In the event of overdosage, the patient should be managed according to his symptoms. Treatment is essentially supportive, with maintenance of blood pressure and respiration, plus careful observation. Early gastric lavage may be indicated depending on the amount of overdose and nature of symptoms.

‘Vontrol’ (diphenidol, SK&F) exerts its antiemetic effect primarily by inhibiting the chemoreceptor trigger zone, as evidenced by its activity in blocking emesis induced by apomorphine in dogs. In this regard ‘Vontrol’, as the hydrochloride salt, has a potency equal to the potent phenothiazine antiemetic, chlorpromazine hydrochloride. In animals ‘Vontrol’ has only weak parasympatholytic activity and no significant sedative, tranquilizing or antihistaminic action or effects on blood pressure, heart rate, respiration or the electrocardiogram.

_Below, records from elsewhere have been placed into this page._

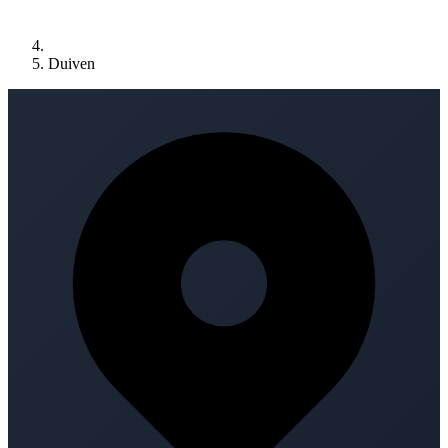
Duiven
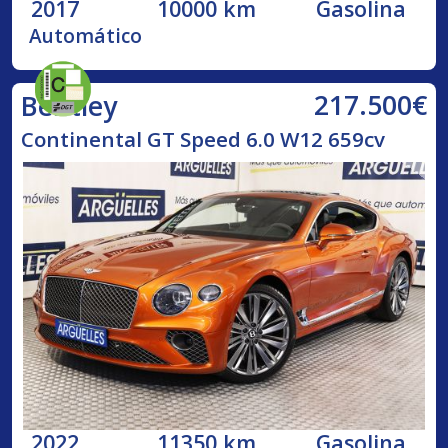
2017
10000 km
Gasolina
Automático
217.500€
Bentley
Continental GT Speed 6.0 W12 659cv
2022
11350 km
Gasolina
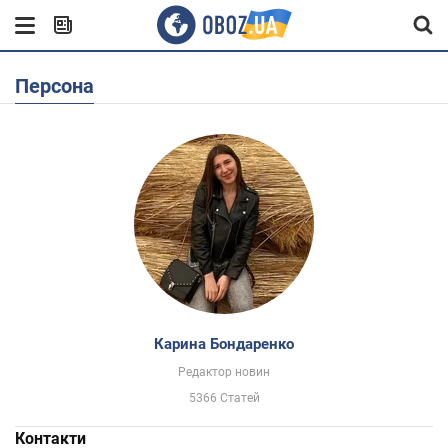
Персона
Карина Бондаренко
Редактор новин
5366 Статей
Контакти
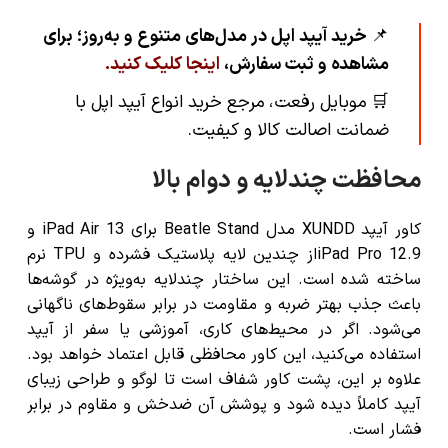
📌
خرید آیپد اپل در مدل‌های متنوع و به‌روز؛ برای
مشاهده و ثبت سفارش،
اینجا کلیک کنید
.
🛒
موبایل رفعت، مرجع خرید انواع آیپد اپل با
ضمانت اصالت کالا و کیفیت.
محافظت چندلایه و دوام بالا
کاور آیپد XUNDD مدل Beatle Stand برای iPad Air 13 و
iPad Pro 12.9از چندین لایه پلاستیک فشرده و TPU نرم
ساخته شده است. این ساختار چندلایه به‌ویژه در گوشه‌ها
باعث جذب بهتر ضربه و مقاومت در برابر سقوط‌های ناگهانی
می‌شود. اگر در محیط‌های کاری، آموزشی یا سفر از آیپد
استفاده می‌کنید، این کاور محافظی قابل اعتماد خواهد بود.
علاوه بر این، پشت کاور شفاف است تا لوگو و طراحی زیبای
آیپد کاملاً دیده شود و پوشش آن ضدخش و مقاوم در برابر
فشار است.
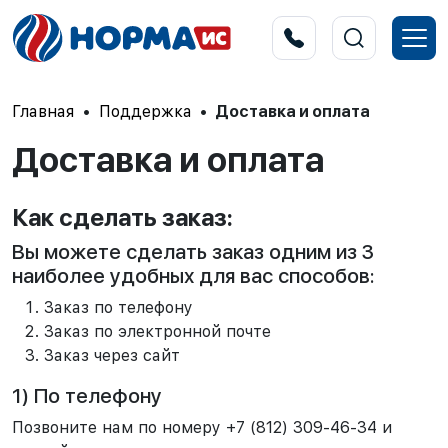
Главная
Поддержка
Доставка и оплата
Доставка и оплата
Как сделать заказ:
Вы можете сделать заказ одним из 3
наиболее удобных для вас способов:
Заказ по телефону
Заказ по электронной почте
Заказ через сайт
1) По телефону
Позвоните нам по номеру +7 (812) 309-46-34 и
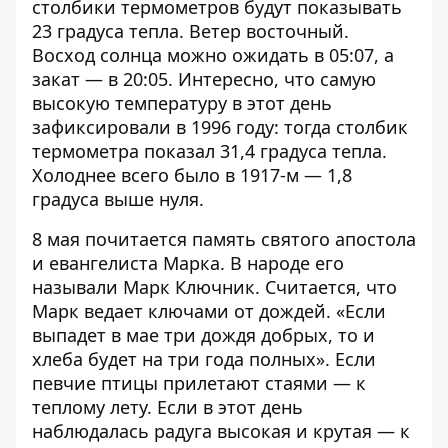
столбики термометров будут показывать
23 градуса тепла. Ветер восточный.
Восход солнца можно ожидать в 05:07, а
закат — в 20:05. Интересно, что самую
высокую температуру в этот день
зафиксировали в 1996 году: тогда столбик
термометра показал 31,4 градуса тепла.
Холоднее всего было в 1917-м — 1,8
градуса выше нуля.
8 мая почитается память святого апостола
и евангелиста Марка. В народе его
называли Марк Ключник. Считается, что
Марк ведает ключами от дождей. «Если
выпадет в мае три дождя добрых, то и
хлеба будет на три года полных». Если
певчие птицы прилетают стаями — к
теплому лету. Если в этот день
наблюдалась радуга высокая и крутая — к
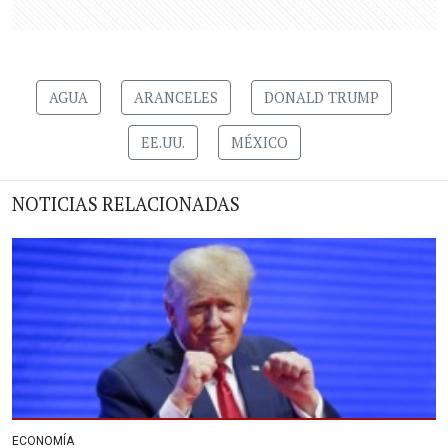
AGUA
ARANCELES
DONALD TRUMP
EE.UU.
MÉXICO
NOTICIAS RELACIONADAS
ECONOMÍA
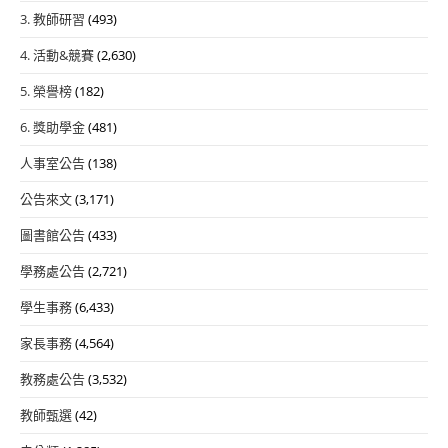
3. 教師研習
(493)
4. 活動&競賽
(2,630)
5. 榮譽榜
(182)
6. 獎助學金
(481)
人事室公告
(138)
公告來文
(3,171)
圖書館公告
(433)
學務處公告
(2,721)
學生事務
(6,433)
家長事務
(4,564)
教務處公告
(3,532)
教師甄選
(42)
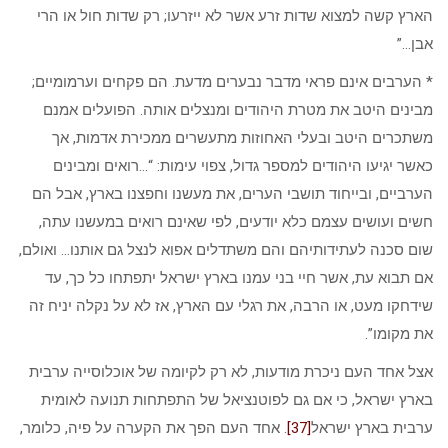
הארץ קשה למצוא שדות זרע אשר לא ייזרעו; רק שדות חול או הרי
אבן…”
* הערבים אינם פראי מדבר נבערים מדעת. הם פקחים וערמומיים;
מבינים היטב את מטרת היהודים ומנצלים אותה. הפועלים אמנם
משתכרים היטב ובעלי האחוזות מתעשרים ממכירת אדמות, אך
כאשר יגיעו היהודים למספר גדול, צפוי עימות: “…רואים ומבינים
הערביים, ובייחוד תושבי הערים, את מעשנו וחפצנו בארץ, אבל הם
חשים ועושים עצמם כלא יודעים, לפי שאינם רואים במעשנו עתה,
שום סכנה לעתידותיהם והם משתדלים אפוא לנצל גם אותנו… ואולם,
אם תבוא עת, אשר חיי בני עמנו בארץ ישראל יתפתחו כל כך, עד
שידחקו מעט, או הרבה, את רגלי עם הארץ, אז לא על נקלה יניח זה
את מקומו”.
אצל אחד העם ניכרת מודעות, לא רק לקיומה של אוכלוסייה ערבית
בארץ ישראל, כי אם גם לפוטנציאל של התפתחות תנועה לאומית
ערבית בארץ ישראל
[37]
. אחד העם הפך את הקערה על פיה, כלומר,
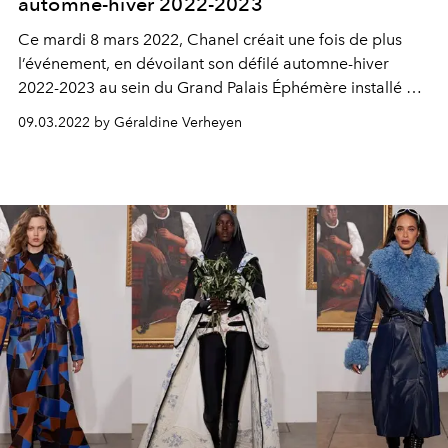
automne-hiver 2022-2023
Ce mardi 8 mars 2022, Chanel créait une fois de plus
l’événement, en dévoilant son défilé automne-hiver
2022-2023 au sein du Grand Palais Éphémère installé à
deux pas du Champs de Mars à Paris, le temps des
09.03.2022 by Géraldine Verheyen
travaux de rénovation de l’original. Un show faisant la
part belle au tweed, décliné sous toutes ses couture.
Voici 5 choses à retenir de cette collection déjà collector.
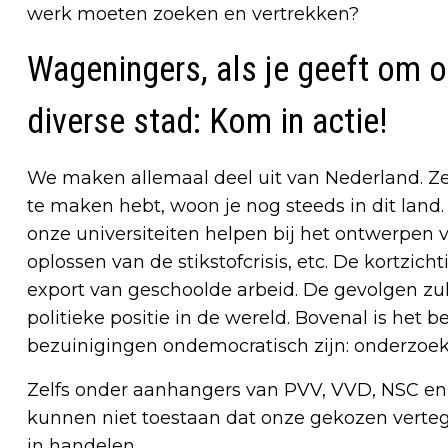
werk moeten zoeken en vertrekken?
Wageningers, als je geeft om 
diverse stad: Kom in actie!
We maken allemaal deel uit van Nederland. Zelfs
te maken hebt, woon je nog steeds in dit lan
onze universiteiten helpen bij het ontwerpen v
oplossen van de stikstofcrisis, etc. De kortzi
export van geschoolde arbeid. De gevolgen zu
politieke positie in de wereld. Bovenal is het b
bezuinigingen ondemocratisch zijn: onderzoek
Zelfs onder aanhangers van PVV, VVD, NSC en
kunnen niet toestaan dat onze gekozen vert
in handelen.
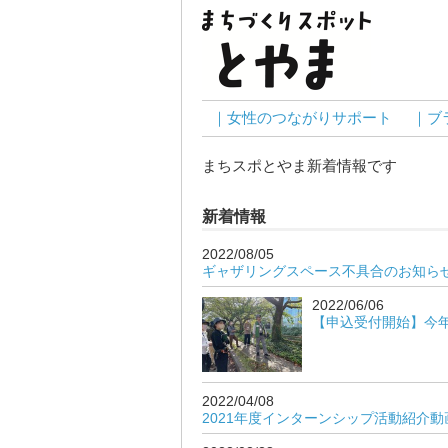
｜女性のつながりサポート
｜ブ
まちスポとやま新着情報です
新着情報
2022/08/05
ギャザリングスペース不具合のお知ら
2022/06/06
【申込受付開始】今
2022/04/08
2021年度インターンシップ活動紹介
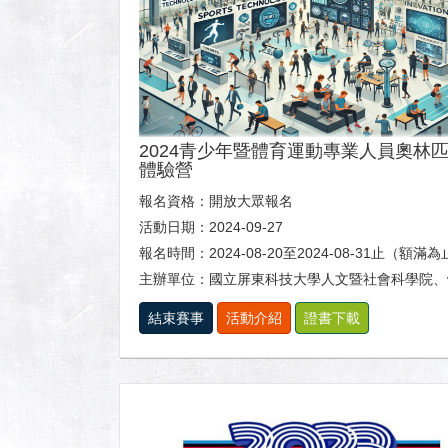
2024青少年暨體育運動專業人員奧林
體驗營
報名資格：開放大眾報名
活動日期：2024-09-27
報名時間：2024-08-20至2024-08-31止（額滿
主辦單位：國立屏東科技大學人文暨社會科學院、體育室及休閒運動健康
結束賽事
活動介紹
證書下載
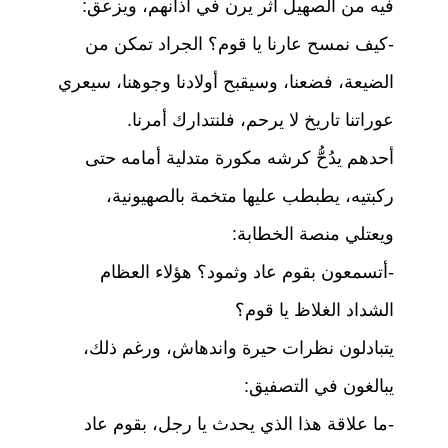
فيه من الصهيل أثر يرن في آذانهم، ويزعق:
-كيف نمسح عارنا يا قوم؟ الجراد تمكن من
الضيعة، فضعنا، وسيقبح أولادنا وجوهنا، سيعري
عوراتنا تاريخ لا يرحم، فلنتدارك أمرنا.
أحدهم يدُحُّ كرشه مكورة متدلية أمامه حتى
ركبتيه، يطبطب عليها متخمة بالصهيونية،
ويعتلي منصة الخطابة:
-أتسمعون بقوم عاد وثمود؟ هؤلاء العظام
الشداد الغلاظ يا قوم؟
يتبادلون نظرات حيرة واندهاش، ورغم ذلك،
يبالغون في التصفيق:
-ما علاقة هذا الذي يحدث يا رجل، بقوم عاد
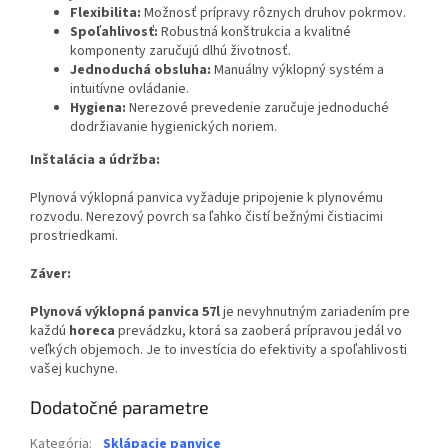
Flexibilita:
Možnosť prípravy rôznych druhov pokrmov.
Spoľahlivosť:
Robustná konštrukcia a kvalitné
komponenty zaručujú dlhú životnosť.
Jednoduchá obsluha:
Manuálny výklopný systém a
intuitívne ovládanie.
Hygiena:
Nerezové prevedenie zaručuje jednoduché
dodržiavanie hygienických noriem.
Inštalácia a údržba:
Plynová výklopná panvica vyžaduje pripojenie k plynovému
rozvodu. Nerezový povrch sa ľahko čistí bežnými čistiacimi
prostriedkami.
Záver:
Plynová výklopná panvica 57l
je nevyhnutným zariadením pre
každú
horeca
prevádzku, ktorá sa zaoberá prípravou jedál vo
veľkých objemoch. Je to investícia do efektivity a spoľahlivosti
vašej kuchyne.
Dodatočné parametre
Kategória
:
Sklápacie panvice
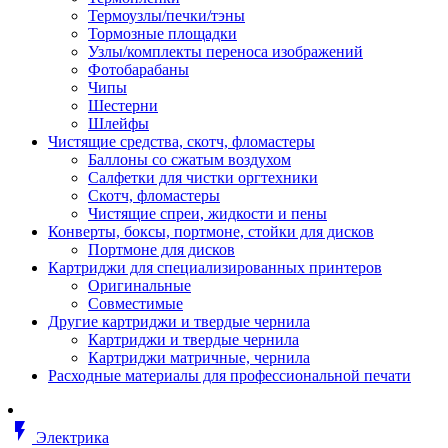
Втулка изолирующая
Термоузлы/печки/тэны
Гайка длинная
Тормозные площадки
Гайка скользящая
Узлы/комплекты переноса изображений
Гайка стопорная
Фотобарабаны
Гайка шестигранная
Чипы
Дюбель универсальный /вставка
Шестерни
Заклепка закладная
Шлейфы
Крюк с винтом
Чистящие средства, скотч, фломастеры
Лента монтажная
Баллоны со сжатым воздухом
Основание монтажное для кабель
Салфетки для чистки оргтехники
стяжек и элементов
Скотч, фломастеры
Растворитель
Чистящие спреи, жидкости и пены
Саморез
Конверты, боксы, портмоне, стойки для дисков
Саморез по дереву
Портмоне для дисков
Скоба такелажная, шакл
Картриджи для специализированных принтеров
Стержень резьбовой
Оригинальные
Универсальная троссовая подвеска
Совместимые
Хомут кабельный (стяжка)
Другие картриджи и твердые чернила
Хомут резьбовой u-образной фор
Картриджи и твердые чернила
(стремянка)
Картриджи матричные, чернила
Шайба
Расходные материалы для профессиональной печати
Шпилька резьбовая
Кабеленесущие системы
Аксессуары для прокладки кабеля
flash_on
питания/ кабеля для передачи дан
Электрика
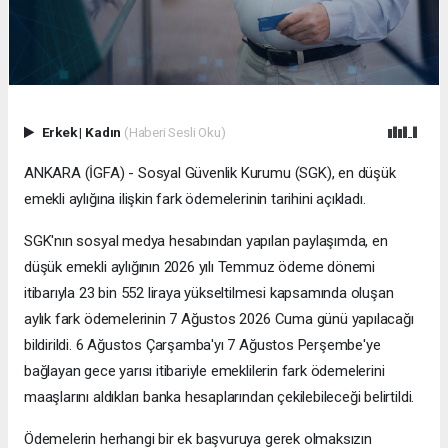
Erkek
|
Kadın
(Haberi Sesli Oku)
ANKARA (İGFA) - Sosyal Güvenlik Kurumu (SGK), en düşük
emekli aylığına ilişkin fark ödemelerinin tarihini açıkladı.
SGK'nın sosyal medya hesabından yapılan paylaşımda, en
düşük emekli aylığının 2026 yılı Temmuz ödeme dönemi
itibarıyla 23 bin 552 liraya yükseltilmesi kapsamında oluşan
aylık fark ödemelerinin 7 Ağustos 2026 Cuma günü yapılacağı
bildirildi. 6 Ağustos Çarşamba'yı 7 Ağustos Perşembe'ye
bağlayan gece yarısı itibariyle emeklilerin fark ödemelerini
maaşlarını aldıkları banka hesaplarından çekilebileceği belirtildi.
Ödemelerin herhangi bir ek başvuruya gerek olmaksızın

Subacute and chronic toxicity studies in rats and dogs, in which large doses of ‘Vontrol’, as the hydrochloride salt, were administered orally and intramuscularly for periods up to one year, revealed no significant effects on hematology, liver function, kidney function or blood glucose determinations. Histological examination of the animals’ tissues did not reveal any significant lesions attributable to administration of ‘Vontrol’.

Reproduction Studies

Teratogenesis and reproduction studies were carried out in rats and rabbits. In rats, ‘Vontrol’ (diphenidol, SK&F), as the hydrochloride salt, was fed daily to male and female animals in doses of 20 mg./kg. and 40 mg./kg. (approximately three and six times the maximum recommended daily dose in adult humans) for 60 days before mating, and during mating, gestation and lactation for each of two litters. There were no significant differences between drug-treated and untreated control groups with regard to conception rate, litter size, live birth or viability in either of the two litters. There was no congenital anomaly among the offspring. In rabbits, ‘Vontrol’, as the hydrochloride salt, was fed in the diets in doses of 5 mg./kg. or 75 mg./kg. (approximately equal to, and 12 times as much as, the maximum recommended daily dose in adult humans) from the first day of gestation through the 26th or 27th day of gestation, when the young were delivered by Cesarean section. There were no significant differences between drug-treated and control groups with regard to number and weight of fetuses, numbers of resorption sites or viable fetuses. There was also no statistically significant difference between drug-treated and control groups with regard to the total percentage of underdeveloped fetuses. However, when data were calculated on the basis of a ratio between underdeveloped fetuses and number of pregnant does, an adverse dose-related effect was observed in the high-dose test group.